YimianDai/YOLOV3.md

## YOLOV3.md

      
    Raw
  

              YOLOV3.md
            
          
    目录


YOLOOutputV3 代码解读
YOLOV3 代码解读

YOLODetectionBlockV3
get_yolov3
yolo3_darknet53_custom
YOLOV3 类被创建实例的 case
实例被调用的 case
在 YOLO3DefaultTrainTransform 中
        with autograd.train_mode():
            _, self._anchors, self._offsets, self._feat_maps, _, _, _, _ = net(self._fake_x)
YOLOV3

__init__

整个 YOLOV3 的 building blocks 有 stages, transitions (_conv2d), yolo_blocks (YOLODetectionBlockV3), yolo_outputs (YOLOOutputV3)
            # note that anchors and strides should be used in reverse order
            for i, stage, channel, anchor, stride in zip(
                    range(len(stages)), stages, channels, anchors[::-1], strides[::-1]):
                self.stages.add(stage)
                block = YOLODetectionBlockV3(
                    channel, norm_layer=norm_layer, norm_kwargs=norm_kwargs)
                self.yolo_blocks.add(block)
                output = YOLOOutputV3(i, len(classes), anchor, stride, alloc_size=alloc_size)
                self.yolo_outputs.add(output)
                if i > 0:
                    self.transitions.add(_conv2d(channel, 1, 0, 1,
                                                 norm_layer=norm_layer, norm_kwargs=norm_kwargs))

因为采用了 Feature Pyramid, 所以这里的 anchors 和 strides 才是逆序使用的, 也就是先从 feature map 面积最小的开始

hybrid_forward

    def hybrid_forward(self, F, x, *args):

输入的 x 是 Feature map, 大小为 (B, C, H, W)
输入的 args 是一个 List, 训练的时候为 (gt_boxes, obj_t, centers_t, scales_t, weights_t, clas_t)
输出: 训练时只会输出各种 loss, 即 (obj_loss, center_loss, scale_loss, cls_loss); inference 时, 返回 (B, N, 6) 的 mx.ndarray, 最后一维依次是 (cid, score, xmin, ymin, xmax, ymax)

        routes = []
        for stage, block, output in zip(self.stages, self.yolo_blocks, self.yolo_outputs):
            x = stage(x)
            routes.append(x)

所附各行 -
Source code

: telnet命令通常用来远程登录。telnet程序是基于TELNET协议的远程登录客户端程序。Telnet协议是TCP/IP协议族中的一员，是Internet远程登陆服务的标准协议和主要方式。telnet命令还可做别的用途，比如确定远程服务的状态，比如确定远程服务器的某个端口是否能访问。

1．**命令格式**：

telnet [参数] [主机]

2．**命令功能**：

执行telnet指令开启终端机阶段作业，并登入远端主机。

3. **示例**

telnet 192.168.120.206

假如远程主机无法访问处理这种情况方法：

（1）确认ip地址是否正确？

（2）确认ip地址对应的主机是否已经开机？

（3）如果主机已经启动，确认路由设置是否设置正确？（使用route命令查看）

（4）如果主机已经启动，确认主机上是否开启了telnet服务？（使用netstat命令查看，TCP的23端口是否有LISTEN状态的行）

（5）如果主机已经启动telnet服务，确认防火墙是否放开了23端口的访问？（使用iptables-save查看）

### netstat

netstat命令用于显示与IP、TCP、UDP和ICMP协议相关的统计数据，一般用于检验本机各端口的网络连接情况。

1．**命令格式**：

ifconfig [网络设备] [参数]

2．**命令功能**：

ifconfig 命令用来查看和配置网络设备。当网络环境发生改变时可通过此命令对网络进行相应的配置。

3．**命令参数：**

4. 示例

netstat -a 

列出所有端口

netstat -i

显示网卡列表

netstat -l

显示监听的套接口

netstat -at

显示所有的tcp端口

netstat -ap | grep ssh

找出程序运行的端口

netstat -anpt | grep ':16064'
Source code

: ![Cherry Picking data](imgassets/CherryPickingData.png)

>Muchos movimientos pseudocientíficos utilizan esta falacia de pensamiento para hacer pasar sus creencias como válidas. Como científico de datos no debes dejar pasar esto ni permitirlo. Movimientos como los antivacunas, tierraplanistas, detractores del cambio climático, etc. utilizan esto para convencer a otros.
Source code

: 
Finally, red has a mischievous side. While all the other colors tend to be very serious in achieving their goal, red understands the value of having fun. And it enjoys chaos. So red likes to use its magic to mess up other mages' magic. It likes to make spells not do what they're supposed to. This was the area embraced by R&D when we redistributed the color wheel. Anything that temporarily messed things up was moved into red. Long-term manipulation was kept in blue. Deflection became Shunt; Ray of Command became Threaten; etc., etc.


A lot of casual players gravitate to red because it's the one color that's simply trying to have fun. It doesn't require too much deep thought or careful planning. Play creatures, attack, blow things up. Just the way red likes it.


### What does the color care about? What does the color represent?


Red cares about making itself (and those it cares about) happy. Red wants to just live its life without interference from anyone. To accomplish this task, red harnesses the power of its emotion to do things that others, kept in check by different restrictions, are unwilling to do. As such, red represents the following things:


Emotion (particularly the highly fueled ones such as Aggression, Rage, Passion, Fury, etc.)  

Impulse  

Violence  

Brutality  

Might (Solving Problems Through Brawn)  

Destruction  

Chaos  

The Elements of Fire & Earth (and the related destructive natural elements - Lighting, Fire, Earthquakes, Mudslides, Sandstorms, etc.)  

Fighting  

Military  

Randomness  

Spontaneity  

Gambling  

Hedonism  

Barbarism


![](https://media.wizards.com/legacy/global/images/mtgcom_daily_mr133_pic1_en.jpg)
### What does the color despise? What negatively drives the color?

任务 - 从 YOLOV3 代码解读的最后一句之后接着往下写。 所附各行是另一份独立的材料，与 YOLOV3 代码解读无关。

练习解答 -
routes 里面存的就是由浅到深每个 stage 输出的 feature map, 这部分代码执行完毕后, 一定要注意, x 已经是 Darknet53 本身最末端的输出了. 因为 YOLO3 的 Backbone 其实是 Darknet53 + Feature Pyramid, 这一步是为了后续实现 Feature Pyramid 而做准备的. 下图是采用了 Feature Pyramid 的 RetinaNet 的示意图.


        # the YOLO output layers are used in reverse order, i.e., from very deep layers to shallow
        for i, block, output in zip(range(len(routes)), self.yolo_blocks, self.yolo_outputs):
            x, tip = block(x)

从 DarknetBasicBlockV3 结构图 可以看出, 假设输入的 x 是 (B, C, H_i, W_i) 的 mx.ndarray, 输出的 x 还是 (B, C, H_i, W_i) 的 mx.ndarray, 而 tip 则是 (B, 2C, H_i, W_i) 的 mx.ndarray

            if autograd.is_training():
                dets, box_centers, box_scales, objness, class_pred, anchors, offsets = output(tip)
                all_box_centers.append(box_centers.reshape((0, -3, -1)))
                all_box_scales.append(box_scales.reshape((0, -3, -1)))
                all_objectness.append(objness.reshape((0, -3, -1)))
                all_class_pred.append(class_pred.reshape((0, -3, -1)))
                all_anchors.append(anchors)
                all_offsets.append(offsets)
                # here we use fake featmap to reduce memory consuption, only shape[2, 3] is used
                fake_featmap = F.zeros_like(tip.slice_axis(
                    axis=0, begin=0, end=1).slice_axis(axis=1, begin=0, end=1))
                all_feat_maps.append(fake_featmap)
            else:
                dets = output(tip)
            all_detections.append(dets)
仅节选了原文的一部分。